[Document images with source code]
☆ ☆ ☆ ☆ ☆

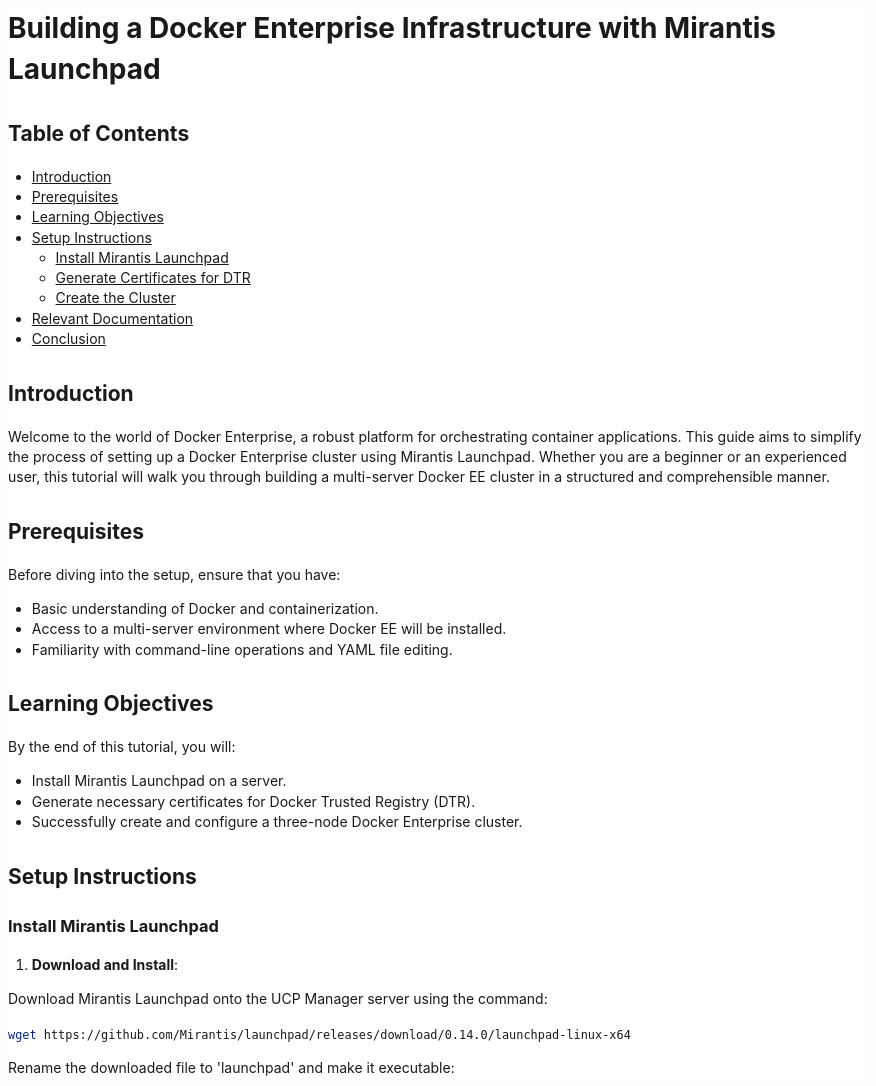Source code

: # Building a Docker Enterprise Infrastructure with Mirantis Launchpad

## Table of Contents

- [Introduction](#introduction)
- [Prerequisites](#prerequisites)
- [Learning Objectives](#learning-objectives)
- [Setup Instructions](#setup-instructions)
   - [Install Mirantis Launchpad](#install-mirantis-launchpad)
   - [Generate Certificates for DTR](#generate-certificates-for-dtr)
   - [Create the Cluster](#create-the-cluster)
- [Relevant Documentation](#relevant-documentation)
- [Conclusion](#conclusion)

## Introduction

Welcome to the world of Docker Enterprise, a robust platform for orchestrating container applications. This guide aims to simplify the process of setting up a Docker Enterprise cluster using Mirantis Launchpad. Whether you are a beginner or an experienced user, this tutorial will walk you through building a multi-server Docker EE cluster in a structured and comprehensible manner.

## Prerequisites

Before diving into the setup, ensure that you have:
- Basic understanding of Docker and containerization.
- Access to a multi-server environment where Docker EE will be installed.
- Familiarity with command-line operations and YAML file editing.

## Learning Objectives

By the end of this tutorial, you will:
- Install Mirantis Launchpad on a server.
- Generate necessary certificates for Docker Trusted Registry (DTR).
- Successfully create and configure a three-node Docker Enterprise cluster.

## Setup Instructions

### Install Mirantis Launchpad

1. **Download and Install**:

Download Mirantis Launchpad onto the UCP Manager server using the command:

```bash
wget https://github.com/Mirantis/launchpad/releases/download/0.14.0/launchpad-linux-x64
```

Rename the downloaded file to 'launchpad' and make it executable:
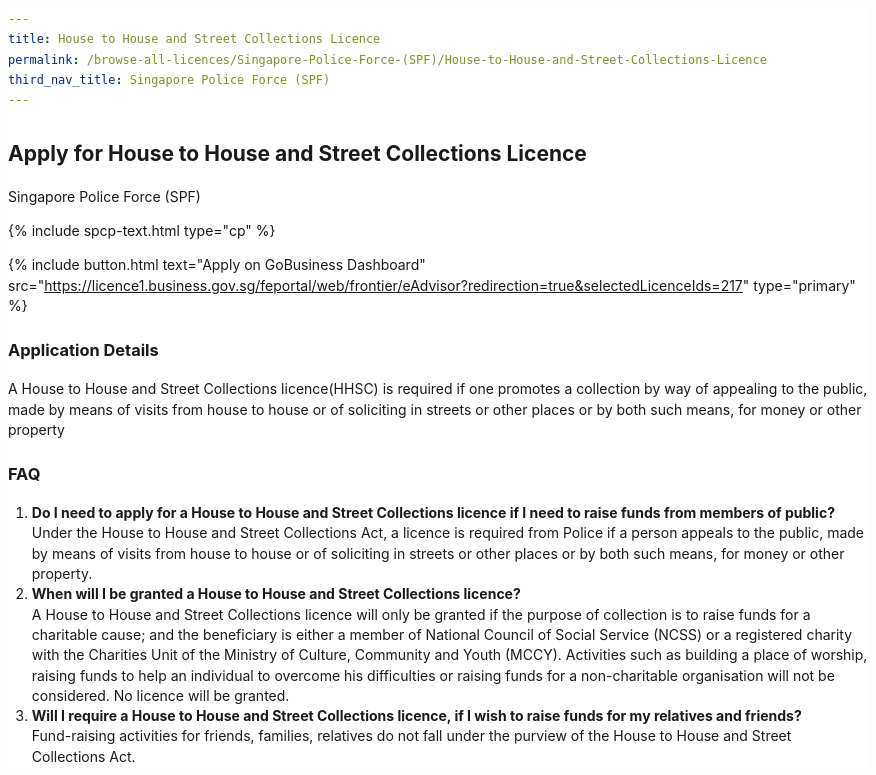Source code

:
 ```yaml
---
title: House to House and Street Collections Licence
permalink: /browse-all-licences/Singapore-Police-Force-(SPF)/House-to-House-and-Street-Collections-Licence
third_nav_title: Singapore Police Force (SPF)
---
```


## Apply for House to House and Street Collections Licence

Singapore Police Force (SPF)

{% include spcp-text.html type="cp" %}

{% include button.html text="Apply on GoBusiness Dashboard" src="https://licence1.business.gov.sg/feportal/web/frontier/eAdvisor?redirection=true&selectedLicenceIds=217" type="primary" %}

<H3>Application Details</H3>

<p>A House to House and Street Collections licence(HHSC) is required if one promotes a collection by way of appealing to the public, made by means of visits from house to house or of soliciting in streets or other places or by both such means, for money or other property</p>

<h3>FAQ</h3>


<ol>
<li>
<strong>Do I need to apply for a House to House and Street Collections licence if I need to raise funds from members of public?</strong><br>
Under the House to House and Street Collections Act, a licence is required from Police if a person appeals to the public, made by means of visits from house to house or of soliciting in streets or other places or by both such means, for money or other property.
</li>

<li>
<strong>When will I be granted a House to House and Street Collections licence?
</strong><br>
A House to House and Street Collections licence will only be granted if the purpose of collection is to raise funds for a charitable cause; and the beneficiary is either a member of National Council of Social Service (NCSS) or a registered charity with the Charities Unit of the Ministry of Culture, Community and Youth (MCCY). Activities such as building a place of worship, raising funds to help an individual to overcome his difficulties or raising funds for a non-charitable organisation will not be considered. No licence will be granted.
</li>


<li>
<strong>Will I require a House to House and Street Collections licence, if I wish to raise funds for my relatives and friends?
</strong><br>
Fund-raising activities for friends, families, relatives do not fall under the purview of the House to House and Street Collections Act.
</li>
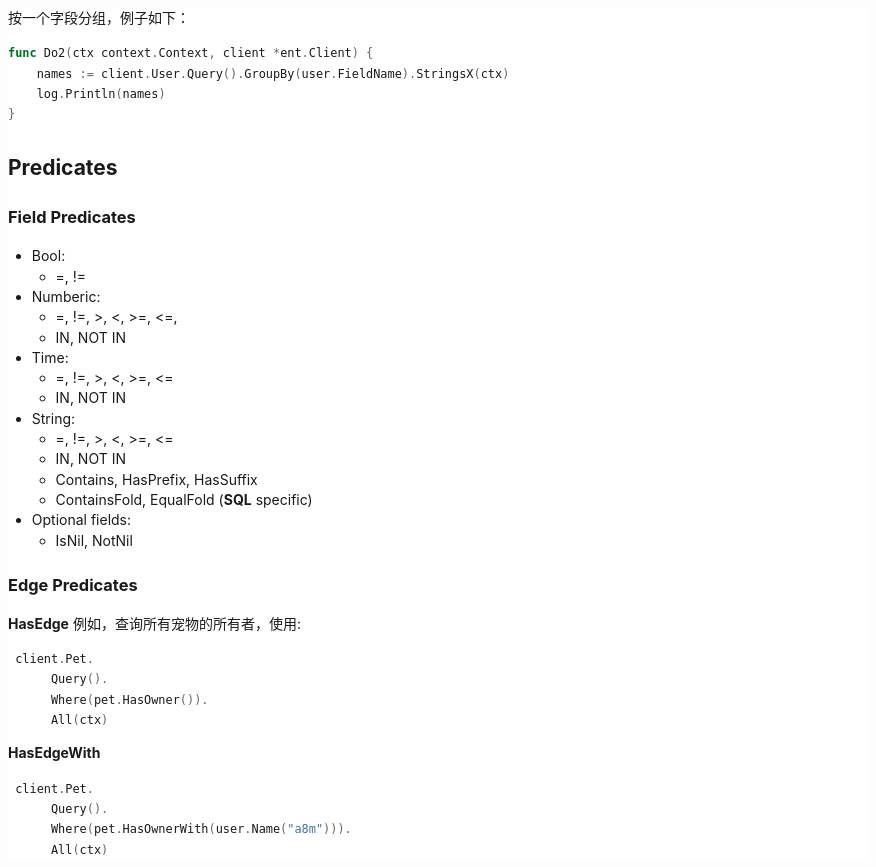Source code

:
 ```go
```



按一个字段分组，例子如下：

```go
func Do2(ctx context.Context, client *ent.Client) {
	names := client.User.Query().GroupBy(user.FieldName).StringsX(ctx)
	log.Println(names)
}
```



## Predicates



### Field Predicates

- Bool:
  -  =, !=
- Numberic:
  - =, !=, >, <, >=, <=,
  - IN, NOT IN
- Time:
  - =, !=, >, <, >=, <=
  - IN, NOT IN
- String:
  - =, !=, >, <, >=, <=
  - IN, NOT IN
  - Contains, HasPrefix, HasSuffix
  - ContainsFold, EqualFold (**SQL** specific)
- Optional fields:
  - IsNil, NotNil



### Edge Predicates



**HasEdge** 例如，查询所有宠物的所有者，使用:

```go
 client.Pet.
      Query().
      Where(pet.HasOwner()).
      All(ctx)
```

**HasEdgeWith**

```go
 client.Pet.
      Query().
      Where(pet.HasOwnerWith(user.Name("a8m"))).
      All(ctx)
```
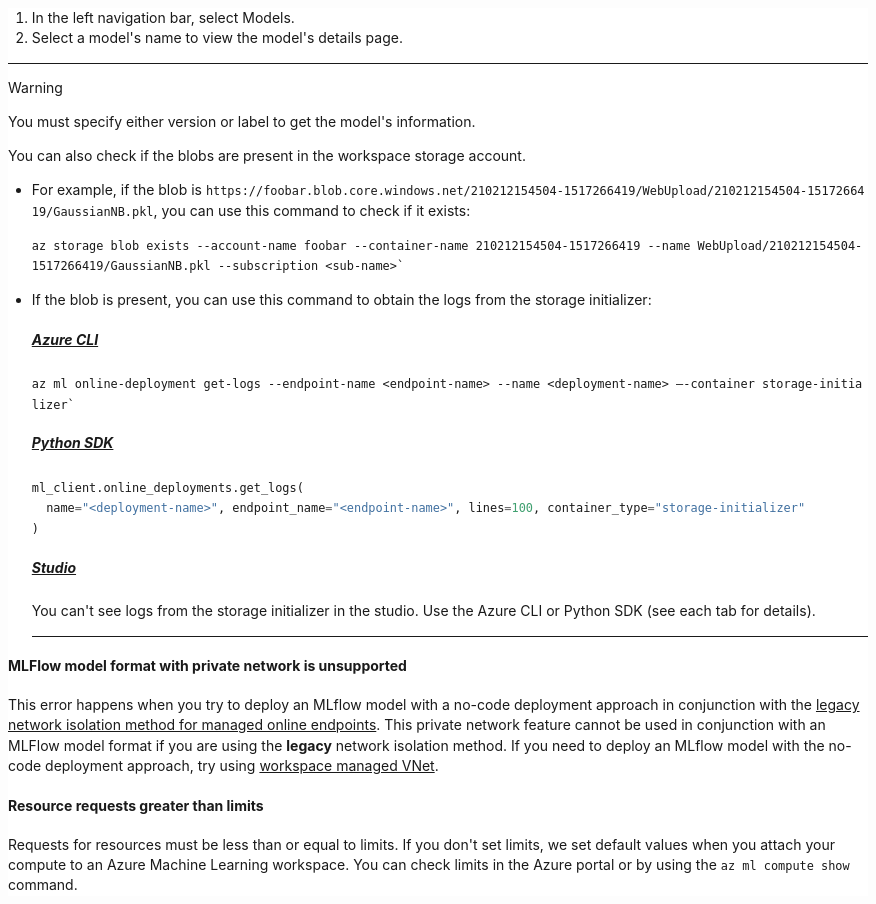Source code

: 1. In the left navigation bar, select Models.
1. Select a model's name to view the model's details page.

---

> [!WARNING]
> You must specify either version or label to get the model's information.

You can also check if the blobs are present in the workspace storage account.

- For example, if the blob is `https://foobar.blob.core.windows.net/210212154504-1517266419/WebUpload/210212154504-1517266419/GaussianNB.pkl`, you can use this command to check if it exists:
   
  ```azurecli
  az storage blob exists --account-name foobar --container-name 210212154504-1517266419 --name WebUpload/210212154504-1517266419/GaussianNB.pkl --subscription <sub-name>`
  ```
  
- If the blob is present, you can use this command to obtain the logs from the storage initializer:

  ##### [Azure CLI](#tab/cli)

  ```azurecli
  az ml online-deployment get-logs --endpoint-name <endpoint-name> --name <deployment-name> –-container storage-initializer`
  ```

  ##### [Python SDK](#tab/python)

  ```python
  ml_client.online_deployments.get_logs(
    name="<deployment-name>", endpoint_name="<endpoint-name>", lines=100, container_type="storage-initializer"
  )
  ```

  ##### [Studio](#tab/studio)

  You can't see logs from the storage initializer in the studio. Use the Azure CLI or Python SDK (see each tab for details). 

  ---

#### MLFlow model format with private network is unsupported

This error happens when you try to deploy an MLflow model with a no-code deployment approach in conjunction with the [legacy network isolation method for managed online endpoints](concept-secure-online-endpoint.md#secure-outbound-access-with-legacy-network-isolation-method). This private network feature cannot be used in conjunction with an MLFlow model format if you are using the **legacy** network isolation method. If you need to deploy an MLflow model with the no-code deployment approach, try using [workspace managed VNet](concept-secure-online-endpoint.md#secure-outbound-access-with-workspace-managed-virtual-network).

#### Resource requests greater than limits

Requests for resources must be less than or equal to limits. If you don't set limits, we set default values when you attach your compute to an Azure Machine Learning workspace. You can check limits in the Azure portal or by using the `az ml compute show` command.

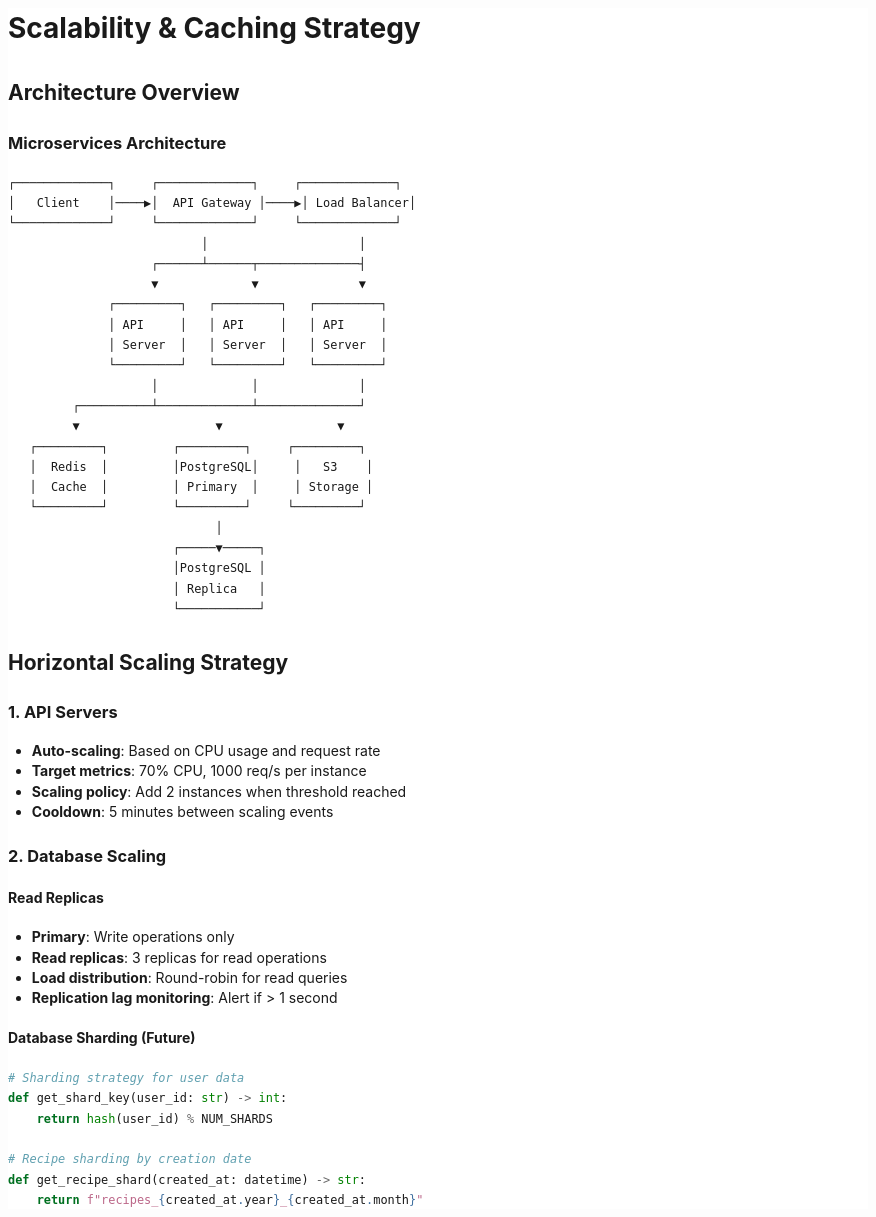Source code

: # Scalability & Caching Strategy

## Architecture Overview

### Microservices Architecture
```
┌─────────────┐     ┌─────────────┐     ┌─────────────┐
│   Client    │────▶│  API Gateway │────▶│ Load Balancer│
└─────────────┘     └─────────────┘     └─────────────┘
                           │                     │
                    ┌──────┴──────┬──────────────┤
                    ▼             ▼              ▼
              ┌─────────┐   ┌─────────┐   ┌─────────┐
              │ API     │   │ API     │   │ API     │
              │ Server  │   │ Server  │   │ Server  │
              └─────────┘   └─────────┘   └─────────┘
                    │             │              │
         ┌──────────┴─────────────┴──────────────┘
         ▼                   ▼                ▼
   ┌─────────┐         ┌─────────┐     ┌─────────┐
   │  Redis  │         │PostgreSQL│     │   S3    │
   │  Cache  │         │ Primary  │     │ Storage │
   └─────────┘         └─────────┘     └─────────┘
                             │
                       ┌─────▼─────┐
                       │PostgreSQL │
                       │ Replica   │
                       └───────────┘
```

## Horizontal Scaling Strategy

### 1. API Servers
- **Auto-scaling**: Based on CPU usage and request rate
- **Target metrics**: 70% CPU, 1000 req/s per instance
- **Scaling policy**: Add 2 instances when threshold reached
- **Cooldown**: 5 minutes between scaling events

### 2. Database Scaling

#### Read Replicas
- **Primary**: Write operations only
- **Read replicas**: 3 replicas for read operations
- **Load distribution**: Round-robin for read queries
- **Replication lag monitoring**: Alert if > 1 second

#### Database Sharding (Future)
```python
# Sharding strategy for user data
def get_shard_key(user_id: str) -> int:
    return hash(user_id) % NUM_SHARDS

# Recipe sharding by creation date
def get_recipe_shard(created_at: datetime) -> str:
    return f"recipes_{created_at.year}_{created_at.month}"
```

☆ ☆ ☆ ☆ ☆

◆ **Activity**: Take the records above and return, word for word, only the lines that fall from the line with "<h3>FAQ</h3>" to the line with "<strong>Do I need", both of them included.

◆ **Solution to the problem**:
<h3>FAQ</h3>


<ol>
<li>
<strong>Do I need to apply for a House to House and Street Collections licence if I need to raise funds from members of public?</strong><br>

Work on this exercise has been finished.